** Start STORED DATA **

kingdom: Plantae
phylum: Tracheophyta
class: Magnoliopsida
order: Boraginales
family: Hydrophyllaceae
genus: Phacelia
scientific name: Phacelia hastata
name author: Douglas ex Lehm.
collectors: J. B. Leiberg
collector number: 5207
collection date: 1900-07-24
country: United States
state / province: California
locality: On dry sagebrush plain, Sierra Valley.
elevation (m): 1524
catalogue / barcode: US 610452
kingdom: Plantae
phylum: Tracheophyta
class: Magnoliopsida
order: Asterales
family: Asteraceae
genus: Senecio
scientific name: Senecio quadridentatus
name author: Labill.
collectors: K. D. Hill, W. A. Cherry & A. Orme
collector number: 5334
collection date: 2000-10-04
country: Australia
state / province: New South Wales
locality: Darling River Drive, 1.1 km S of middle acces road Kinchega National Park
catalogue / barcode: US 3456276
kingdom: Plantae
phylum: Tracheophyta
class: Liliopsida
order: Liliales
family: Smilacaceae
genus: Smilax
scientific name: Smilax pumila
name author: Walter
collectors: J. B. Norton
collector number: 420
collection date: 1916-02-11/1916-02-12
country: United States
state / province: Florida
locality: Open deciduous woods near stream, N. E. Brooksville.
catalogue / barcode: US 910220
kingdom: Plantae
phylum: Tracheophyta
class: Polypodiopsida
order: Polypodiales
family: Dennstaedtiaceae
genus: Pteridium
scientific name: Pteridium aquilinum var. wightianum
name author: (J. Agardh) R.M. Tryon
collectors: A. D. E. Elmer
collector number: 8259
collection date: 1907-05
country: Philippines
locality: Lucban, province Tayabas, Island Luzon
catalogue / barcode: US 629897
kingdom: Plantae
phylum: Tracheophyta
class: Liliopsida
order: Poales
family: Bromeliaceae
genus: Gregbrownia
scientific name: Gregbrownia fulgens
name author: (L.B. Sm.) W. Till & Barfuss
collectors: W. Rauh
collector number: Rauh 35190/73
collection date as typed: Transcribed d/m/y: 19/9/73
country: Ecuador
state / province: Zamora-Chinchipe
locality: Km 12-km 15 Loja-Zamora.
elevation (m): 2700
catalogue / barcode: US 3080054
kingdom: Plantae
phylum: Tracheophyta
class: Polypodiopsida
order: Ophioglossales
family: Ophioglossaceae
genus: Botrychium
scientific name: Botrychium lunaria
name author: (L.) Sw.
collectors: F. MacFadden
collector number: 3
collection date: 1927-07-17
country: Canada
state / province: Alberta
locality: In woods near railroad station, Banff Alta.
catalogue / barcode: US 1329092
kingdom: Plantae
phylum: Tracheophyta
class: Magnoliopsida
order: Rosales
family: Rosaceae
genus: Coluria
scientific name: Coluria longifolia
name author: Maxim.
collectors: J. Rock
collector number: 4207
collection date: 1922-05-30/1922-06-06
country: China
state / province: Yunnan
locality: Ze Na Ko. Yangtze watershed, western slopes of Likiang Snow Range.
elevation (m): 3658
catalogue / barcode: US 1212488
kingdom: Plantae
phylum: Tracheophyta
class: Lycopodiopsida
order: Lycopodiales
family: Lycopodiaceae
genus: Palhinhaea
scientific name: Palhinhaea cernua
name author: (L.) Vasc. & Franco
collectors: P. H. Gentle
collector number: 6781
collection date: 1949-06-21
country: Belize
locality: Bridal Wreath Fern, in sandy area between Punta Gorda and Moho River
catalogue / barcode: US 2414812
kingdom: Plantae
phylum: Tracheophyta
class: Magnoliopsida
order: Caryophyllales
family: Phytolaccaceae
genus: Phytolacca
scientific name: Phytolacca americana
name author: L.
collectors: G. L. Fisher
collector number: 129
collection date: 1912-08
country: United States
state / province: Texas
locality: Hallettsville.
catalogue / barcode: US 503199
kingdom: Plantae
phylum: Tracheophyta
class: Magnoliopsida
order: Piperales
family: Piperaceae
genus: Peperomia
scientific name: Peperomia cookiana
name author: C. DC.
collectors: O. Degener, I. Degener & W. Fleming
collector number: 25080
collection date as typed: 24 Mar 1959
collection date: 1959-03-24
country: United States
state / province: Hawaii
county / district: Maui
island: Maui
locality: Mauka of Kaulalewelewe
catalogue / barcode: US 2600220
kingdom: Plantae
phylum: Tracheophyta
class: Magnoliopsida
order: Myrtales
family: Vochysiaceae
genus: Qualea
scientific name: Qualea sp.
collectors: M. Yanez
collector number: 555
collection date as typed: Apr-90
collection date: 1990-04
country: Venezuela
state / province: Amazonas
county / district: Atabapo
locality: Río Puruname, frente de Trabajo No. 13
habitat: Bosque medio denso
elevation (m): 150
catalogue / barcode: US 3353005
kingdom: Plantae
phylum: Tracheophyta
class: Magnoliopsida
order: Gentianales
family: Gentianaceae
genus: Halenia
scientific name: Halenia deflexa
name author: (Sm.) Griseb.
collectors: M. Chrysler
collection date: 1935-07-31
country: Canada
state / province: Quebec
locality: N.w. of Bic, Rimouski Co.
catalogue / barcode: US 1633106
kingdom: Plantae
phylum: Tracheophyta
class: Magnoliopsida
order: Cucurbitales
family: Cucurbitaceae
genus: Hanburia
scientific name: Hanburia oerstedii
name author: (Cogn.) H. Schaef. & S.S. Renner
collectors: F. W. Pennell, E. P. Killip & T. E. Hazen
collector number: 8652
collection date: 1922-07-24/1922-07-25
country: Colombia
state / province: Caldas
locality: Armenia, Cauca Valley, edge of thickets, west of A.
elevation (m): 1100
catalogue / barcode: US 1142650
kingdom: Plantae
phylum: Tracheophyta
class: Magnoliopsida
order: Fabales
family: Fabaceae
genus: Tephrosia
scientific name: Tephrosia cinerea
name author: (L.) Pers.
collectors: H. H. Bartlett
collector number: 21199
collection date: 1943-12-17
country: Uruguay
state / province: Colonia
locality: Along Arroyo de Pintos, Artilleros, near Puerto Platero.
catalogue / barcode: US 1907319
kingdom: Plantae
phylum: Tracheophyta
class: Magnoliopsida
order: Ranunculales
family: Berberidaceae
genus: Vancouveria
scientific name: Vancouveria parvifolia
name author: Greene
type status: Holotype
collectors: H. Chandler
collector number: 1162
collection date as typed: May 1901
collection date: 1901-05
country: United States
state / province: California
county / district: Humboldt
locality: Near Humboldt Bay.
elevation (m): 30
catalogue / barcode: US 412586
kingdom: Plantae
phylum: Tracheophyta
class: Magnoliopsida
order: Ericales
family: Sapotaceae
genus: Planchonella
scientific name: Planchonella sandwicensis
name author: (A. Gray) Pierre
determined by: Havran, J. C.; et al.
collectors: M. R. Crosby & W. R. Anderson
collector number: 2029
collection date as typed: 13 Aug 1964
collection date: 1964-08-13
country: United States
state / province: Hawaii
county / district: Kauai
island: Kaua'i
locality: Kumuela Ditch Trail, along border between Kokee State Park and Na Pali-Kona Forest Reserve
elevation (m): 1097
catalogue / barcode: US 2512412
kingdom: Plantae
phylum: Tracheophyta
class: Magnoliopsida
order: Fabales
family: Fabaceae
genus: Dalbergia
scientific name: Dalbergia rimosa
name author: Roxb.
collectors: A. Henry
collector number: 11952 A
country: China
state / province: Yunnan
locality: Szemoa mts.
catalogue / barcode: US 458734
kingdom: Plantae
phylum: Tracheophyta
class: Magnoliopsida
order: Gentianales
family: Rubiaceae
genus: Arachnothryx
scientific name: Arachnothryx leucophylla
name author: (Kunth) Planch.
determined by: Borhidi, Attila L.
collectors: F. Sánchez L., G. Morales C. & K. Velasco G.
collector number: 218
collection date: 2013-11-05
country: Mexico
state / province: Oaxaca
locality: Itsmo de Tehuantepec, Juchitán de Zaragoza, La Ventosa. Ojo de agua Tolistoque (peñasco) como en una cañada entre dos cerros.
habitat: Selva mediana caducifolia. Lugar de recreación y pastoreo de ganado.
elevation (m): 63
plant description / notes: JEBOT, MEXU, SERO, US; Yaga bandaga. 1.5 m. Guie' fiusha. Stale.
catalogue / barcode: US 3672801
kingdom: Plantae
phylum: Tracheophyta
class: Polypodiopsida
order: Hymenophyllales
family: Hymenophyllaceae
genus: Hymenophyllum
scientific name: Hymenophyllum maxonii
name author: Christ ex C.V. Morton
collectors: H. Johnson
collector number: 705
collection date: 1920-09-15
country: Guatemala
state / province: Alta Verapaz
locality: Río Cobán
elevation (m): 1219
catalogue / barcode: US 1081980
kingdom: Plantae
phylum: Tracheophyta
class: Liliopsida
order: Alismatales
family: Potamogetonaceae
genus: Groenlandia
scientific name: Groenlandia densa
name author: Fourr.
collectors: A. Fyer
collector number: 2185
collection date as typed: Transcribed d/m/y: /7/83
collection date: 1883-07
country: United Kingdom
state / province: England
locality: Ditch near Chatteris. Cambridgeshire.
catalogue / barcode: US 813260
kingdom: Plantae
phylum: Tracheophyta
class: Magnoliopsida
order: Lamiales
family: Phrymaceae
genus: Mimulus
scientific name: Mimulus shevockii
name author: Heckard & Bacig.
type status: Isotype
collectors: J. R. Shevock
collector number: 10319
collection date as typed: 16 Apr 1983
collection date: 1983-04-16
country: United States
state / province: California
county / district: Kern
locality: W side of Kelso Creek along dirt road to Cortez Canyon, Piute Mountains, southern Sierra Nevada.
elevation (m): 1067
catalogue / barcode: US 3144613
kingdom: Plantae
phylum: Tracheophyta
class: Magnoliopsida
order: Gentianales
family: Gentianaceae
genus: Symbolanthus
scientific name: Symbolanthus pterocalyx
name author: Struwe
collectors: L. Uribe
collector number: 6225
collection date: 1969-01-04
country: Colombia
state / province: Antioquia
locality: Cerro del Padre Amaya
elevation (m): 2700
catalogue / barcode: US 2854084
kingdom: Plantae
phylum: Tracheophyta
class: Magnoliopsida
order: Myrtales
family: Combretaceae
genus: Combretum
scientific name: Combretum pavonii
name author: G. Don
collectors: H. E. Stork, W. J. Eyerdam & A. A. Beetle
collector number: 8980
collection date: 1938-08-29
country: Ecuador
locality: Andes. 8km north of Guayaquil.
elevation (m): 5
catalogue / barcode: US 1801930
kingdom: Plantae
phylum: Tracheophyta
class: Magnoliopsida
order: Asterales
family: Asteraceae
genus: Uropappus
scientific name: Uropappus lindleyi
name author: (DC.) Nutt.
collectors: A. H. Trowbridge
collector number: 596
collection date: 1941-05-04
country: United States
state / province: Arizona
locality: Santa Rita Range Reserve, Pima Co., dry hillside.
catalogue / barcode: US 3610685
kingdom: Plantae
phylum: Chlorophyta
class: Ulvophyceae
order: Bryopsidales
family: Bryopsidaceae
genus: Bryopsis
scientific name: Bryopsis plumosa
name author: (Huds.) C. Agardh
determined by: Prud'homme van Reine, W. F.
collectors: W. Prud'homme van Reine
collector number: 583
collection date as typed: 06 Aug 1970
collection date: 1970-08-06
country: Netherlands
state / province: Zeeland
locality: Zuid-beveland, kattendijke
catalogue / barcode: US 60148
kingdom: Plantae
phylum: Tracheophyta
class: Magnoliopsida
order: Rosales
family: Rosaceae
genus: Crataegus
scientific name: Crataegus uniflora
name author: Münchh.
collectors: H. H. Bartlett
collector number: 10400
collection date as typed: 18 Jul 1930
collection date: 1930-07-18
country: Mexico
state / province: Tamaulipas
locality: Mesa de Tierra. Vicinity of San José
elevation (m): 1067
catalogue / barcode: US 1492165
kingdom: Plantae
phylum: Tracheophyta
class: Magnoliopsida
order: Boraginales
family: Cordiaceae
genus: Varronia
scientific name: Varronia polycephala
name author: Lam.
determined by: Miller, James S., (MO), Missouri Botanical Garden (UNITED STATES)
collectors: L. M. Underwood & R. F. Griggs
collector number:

** End STORED DATA **

Output the lines from the line containing "family: Cucurbitaceae" to the line containing "type status: Holotype" as a Markdown table with the columns Row and Line, numbering each row and omitting blank lines.

| Row | Line |
|---|---|
| 1 | family: Cucurbitaceae |
| 2 | genus: Hanburia |
| 3 | scientific name: Hanburia oerstedii |
| 4 | name author: (Cogn.) H. Schaef. & S.S. Renner |
| 5 | collectors: F. W. Pennell, E. P. Killip & T. E. Hazen |
| 6 | collector number: 8652 |
| 7 | collection date: 1922-07-24/1922-07-25 |
| 8 | country: Colombia |
| 9 | state / province: Caldas |
| 10 | locality: Armenia, Cauca Valley, edge of thickets, west of A. |
| 11 | elevation (m): 1100 |
| 12 | catalogue / barcode: US 1142650 |
| 13 | kingdom: Plantae |
| 14 | phylum: Tracheophyta |
| 15 | class: Magnoliopsida |
| 16 | order: Fabales |
| 17 | family: Fabaceae |
| 18 | genus: Tephrosia |
| 19 | scientific name: Tephrosia cinerea |
| 20 | name author: (L.) Pers. |
| 21 | collectors: H. H. Bartlett |
| 22 | collector number: 21199 |
| 23 | collection date: 1943-12-17 |
| 24 | country: Uruguay |
| 25 | state / province: Colonia |
| 26 | locality: Along Arroyo de Pintos, Artilleros, near Puerto Platero. |
| 27 | catalogue / barcode: US 1907319 |
| 28 | kingdom: Plantae |
| 29 | phylum: Tracheophyta |
| 30 | class: Magnoliopsida |
| 31 | order: Ranunculales |
| 32 | family: Berberidaceae |
| 33 | genus: Vancouveria |
| 34 | scientific name: Vancouveria parvifolia |
| 35 | name author: Greene |
| 36 | type status: Holotype |